Gunmen who seized a North Korean ship late Monday off the coast of Somalia were overpowered by the crew hours later. As Nick Wadhams reports from Nairobi, the hijacking was the latest incident in what has become an increasingly lucrative business for pirates prowling the waters of the lawless country.
The East African Seafarers' Assistance Program says the hijackers seized the vessel late Monday with two dozen sailors aboard. It said the crew managed to overpower its attackers Tuesday.
Assistance program leader Andrew Mwangura says the hijacking may have been a case of a business deal gone wrong, because those responsible appeared to be associated with the vessel's shipping agent.
He says that the hijackers have extensive knowledge of international shipping law and know that U.S.-led coalition warships in international waters will not reach them.
"According to the information these are not pirates, but these are the security guards hired by the local agents of the ship," said Mwangura. "So we think this might be business gone sour. You know there are these weak international laws and you know these gunmen, they are clever and they know much about international laws and some of them have a military background."
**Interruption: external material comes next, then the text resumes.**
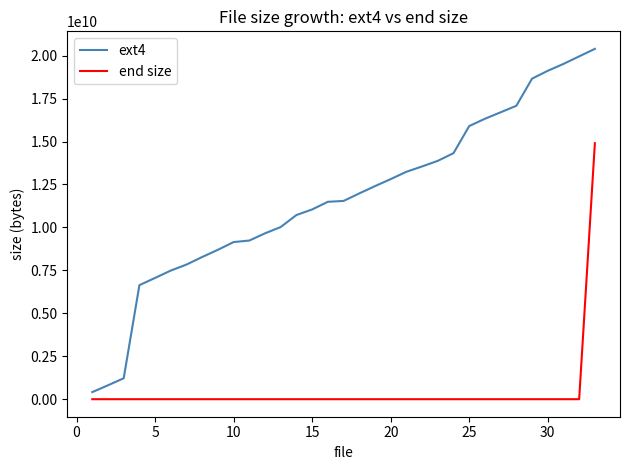

Rank the series by their maximum value, from lowest to highest.

end size, ext4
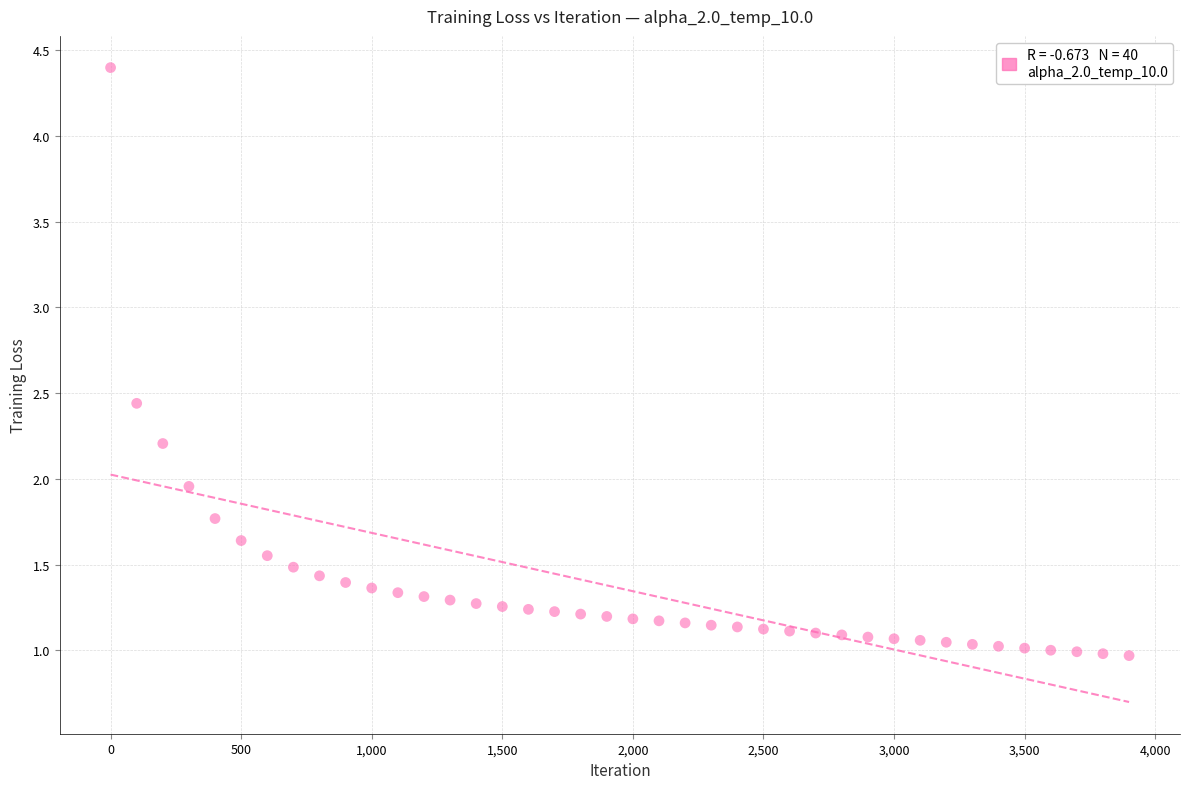

What is the range of X values (max minus min)?

3900.0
The seizure of the vessel was only the latest this year. The International Maritime Bureau says there have been at least 26 reported hijackings off the Somali coast in 2007 and several boats in the region are currently being held by gunmen. The real number is likely to be higher because some hijackings go unreported.
Officials and experts say that seizing the boats is a lucrative business for the hijackers. Ransom is often paid to win the release of the ships and their crews.
Somalia has been without an effective government since 1991, meaning there is no one from the national government patrolling its territorial waters.
An analyst with the International Maritime Bureau, Cyrus Nody, tells VOA the pirates are in little danger of getting nabbed unless coalition forces intervene, which is rare.
"That is one of the biggest reasons why the pirates have a free hand pretty much doing whatever they want along the coastline," said Nody. "At this point of time, for hijackings Somalia is a very very dangerous place. Hijacking for them is an easy source of money more than anything else. What exactly happens to the money after it has been paid is extremely debatable."
The U.S. Navy said coalition forces patrolling the Red Sea region had opened fire on pirates who seized a chemical tanker on Sunday, destroying speedboats the hijackers typically use in their raids.
Vessels often have little choice but to pass along the Somali coast, which sits along an important shipping route between the Red Sea and the Indian Ocean. Boats are urged to stay 200 nautical miles from the coast, but many drift closer. The area has also been plagued by illegal fishing.
The problem of piracy off Somalia has gotten so bad that the U.N. Security Council has urged member nations to be vigilant and protect merchant ships and U.N. agencies transporting humanitarian goods through the area.